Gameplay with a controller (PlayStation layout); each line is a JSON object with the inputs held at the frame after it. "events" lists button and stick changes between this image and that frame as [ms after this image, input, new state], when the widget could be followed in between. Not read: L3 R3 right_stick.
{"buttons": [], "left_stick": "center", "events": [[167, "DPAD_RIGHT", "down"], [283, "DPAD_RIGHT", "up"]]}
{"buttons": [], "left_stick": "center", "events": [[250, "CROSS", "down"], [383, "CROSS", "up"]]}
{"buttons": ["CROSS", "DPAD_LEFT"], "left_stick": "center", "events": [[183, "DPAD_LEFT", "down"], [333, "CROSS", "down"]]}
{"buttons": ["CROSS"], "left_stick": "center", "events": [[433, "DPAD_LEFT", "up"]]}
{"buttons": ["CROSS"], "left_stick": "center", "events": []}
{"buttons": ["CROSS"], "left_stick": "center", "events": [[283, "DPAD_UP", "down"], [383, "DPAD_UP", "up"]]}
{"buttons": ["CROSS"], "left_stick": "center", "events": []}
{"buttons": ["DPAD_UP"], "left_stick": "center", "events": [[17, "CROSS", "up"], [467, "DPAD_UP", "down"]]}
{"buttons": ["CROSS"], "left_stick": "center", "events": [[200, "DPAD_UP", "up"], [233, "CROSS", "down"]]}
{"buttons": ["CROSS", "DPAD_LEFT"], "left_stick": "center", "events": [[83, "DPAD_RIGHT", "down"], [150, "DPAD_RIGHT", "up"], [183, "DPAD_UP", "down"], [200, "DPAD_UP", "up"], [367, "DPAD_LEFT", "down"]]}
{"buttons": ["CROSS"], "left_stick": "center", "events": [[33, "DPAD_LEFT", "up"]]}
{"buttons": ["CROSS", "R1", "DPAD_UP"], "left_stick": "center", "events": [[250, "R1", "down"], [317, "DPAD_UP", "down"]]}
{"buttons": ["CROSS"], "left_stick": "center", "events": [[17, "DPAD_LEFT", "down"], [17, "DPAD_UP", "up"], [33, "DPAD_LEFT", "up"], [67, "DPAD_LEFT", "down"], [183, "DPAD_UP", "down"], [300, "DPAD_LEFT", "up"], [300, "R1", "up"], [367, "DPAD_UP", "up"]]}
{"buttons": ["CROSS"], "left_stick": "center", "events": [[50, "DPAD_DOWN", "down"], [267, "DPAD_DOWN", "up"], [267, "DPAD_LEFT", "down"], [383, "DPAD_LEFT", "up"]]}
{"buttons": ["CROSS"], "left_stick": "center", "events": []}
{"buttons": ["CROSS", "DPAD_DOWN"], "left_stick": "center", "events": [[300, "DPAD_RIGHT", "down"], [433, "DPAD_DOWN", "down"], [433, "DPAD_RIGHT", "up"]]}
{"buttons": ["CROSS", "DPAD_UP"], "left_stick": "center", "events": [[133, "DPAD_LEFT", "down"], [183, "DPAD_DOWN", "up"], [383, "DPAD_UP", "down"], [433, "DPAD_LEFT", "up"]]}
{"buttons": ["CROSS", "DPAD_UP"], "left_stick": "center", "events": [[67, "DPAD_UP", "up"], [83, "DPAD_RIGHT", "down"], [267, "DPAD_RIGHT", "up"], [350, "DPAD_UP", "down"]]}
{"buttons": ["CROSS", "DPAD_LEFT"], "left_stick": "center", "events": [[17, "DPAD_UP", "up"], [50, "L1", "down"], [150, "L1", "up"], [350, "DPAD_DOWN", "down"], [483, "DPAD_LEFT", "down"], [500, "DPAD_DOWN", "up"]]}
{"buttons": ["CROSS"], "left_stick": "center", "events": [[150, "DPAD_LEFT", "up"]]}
--*--
• [About this exercise]:
Starting at the top of the listing above, write out every line exactly as it appears.

• [Task response]:
Gameplay with a controller (PlayStation layout); each line is a JSON object with the inputs held at the frame after it. "events" lists button and stick changes between this image and that frame as [ms after this image, input, new state], when the widget could be followed in between. Not read: L3 R3 right_stick.
{"buttons": [], "left_stick": "center", "events": [[167, "DPAD_RIGHT", "down"], [283, "DPAD_RIGHT", "up"]]}
{"buttons": [], "left_stick": "center", "events": [[250, "CROSS", "down"], [383, "CROSS", "up"]]}
{"buttons": ["CROSS", "DPAD_LEFT"], "left_stick": "center", "events": [[183, "DPAD_LEFT", "down"], [333, "CROSS", "down"]]}
{"buttons": ["CROSS"], "left_stick": "center", "events": [[433, "DPAD_LEFT", "up"]]}
{"buttons": ["CROSS"], "left_stick": "center", "events": []}
{"buttons": ["CROSS"], "left_stick": "center", "events": [[283, "DPAD_UP", "down"], [383, "DPAD_UP", "up"]]}
{"buttons": ["CROSS"], "left_stick": "center", "events": []}
{"buttons": ["DPAD_UP"], "left_stick": "center", "events": [[17, "CROSS", "up"], [467, "DPAD_UP", "down"]]}
{"buttons": ["CROSS"], "left_stick": "center", "events": [[200, "DPAD_UP", "up"], [233, "CROSS", "down"]]}
{"buttons": ["CROSS", "DPAD_LEFT"], "left_stick": "center", "events": [[83, "DPAD_RIGHT", "down"], [150, "DPAD_RIGHT", "up"], [183, "DPAD_UP", "down"], [200, "DPAD_UP", "up"], [367, "DPAD_LEFT", "down"]]}
{"buttons": ["CROSS"], "left_stick": "center", "events": [[33, "DPAD_LEFT", "up"]]}
{"buttons": ["CROSS", "R1", "DPAD_UP"], "left_stick": "center", "events": [[250, "R1", "down"], [317, "DPAD_UP", "down"]]}
{"buttons": ["CROSS"], "left_stick": "center", "events": [[17, "DPAD_LEFT", "down"], [17, "DPAD_UP", "up"], [33, "DPAD_LEFT", "up"], [67, "DPAD_LEFT", "down"], [183, "DPAD_UP", "down"], [300, "DPAD_LEFT", "up"], [300, "R1", "up"], [367, "DPAD_UP", "up"]]}
{"buttons": ["CROSS"], "left_stick": "center", "events": [[50, "DPAD_DOWN", "down"], [267, "DPAD_DOWN", "up"], [267, "DPAD_LEFT", "down"], [383, "DPAD_LEFT", "up"]]}
{"buttons": ["CROSS"], "left_stick": "center", "events": []}
{"buttons": ["CROSS", "DPAD_DOWN"], "left_stick": "center", "events": [[300, "DPAD_RIGHT", "down"], [433, "DPAD_DOWN", "down"], [433, "DPAD_RIGHT", "up"]]}
{"buttons": ["CROSS", "DPAD_UP"], "left_stick": "center", "events": [[133, "DPAD_LEFT", "down"], [183, "DPAD_DOWN", "up"], [383, "DPAD_UP", "down"], [433, "DPAD_LEFT", "up"]]}
{"buttons": ["CROSS", "DPAD_UP"], "left_stick": "center", "events": [[67, "DPAD_UP", "up"], [83, "DPAD_RIGHT", "down"], [267, "DPAD_RIGHT", "up"], [350, "DPAD_UP", "down"]]}
{"buttons": ["CROSS", "DPAD_LEFT"], "left_stick": "center", "events": [[17, "DPAD_UP", "up"], [50, "L1", "down"], [150, "L1", "up"], [350, "DPAD_DOWN", "down"], [483, "DPAD_LEFT", "down"], [500, "DPAD_DOWN", "up"]]}
{"buttons": ["CROSS"], "left_stick": "center", "events": [[150, "DPAD_LEFT", "up"]]}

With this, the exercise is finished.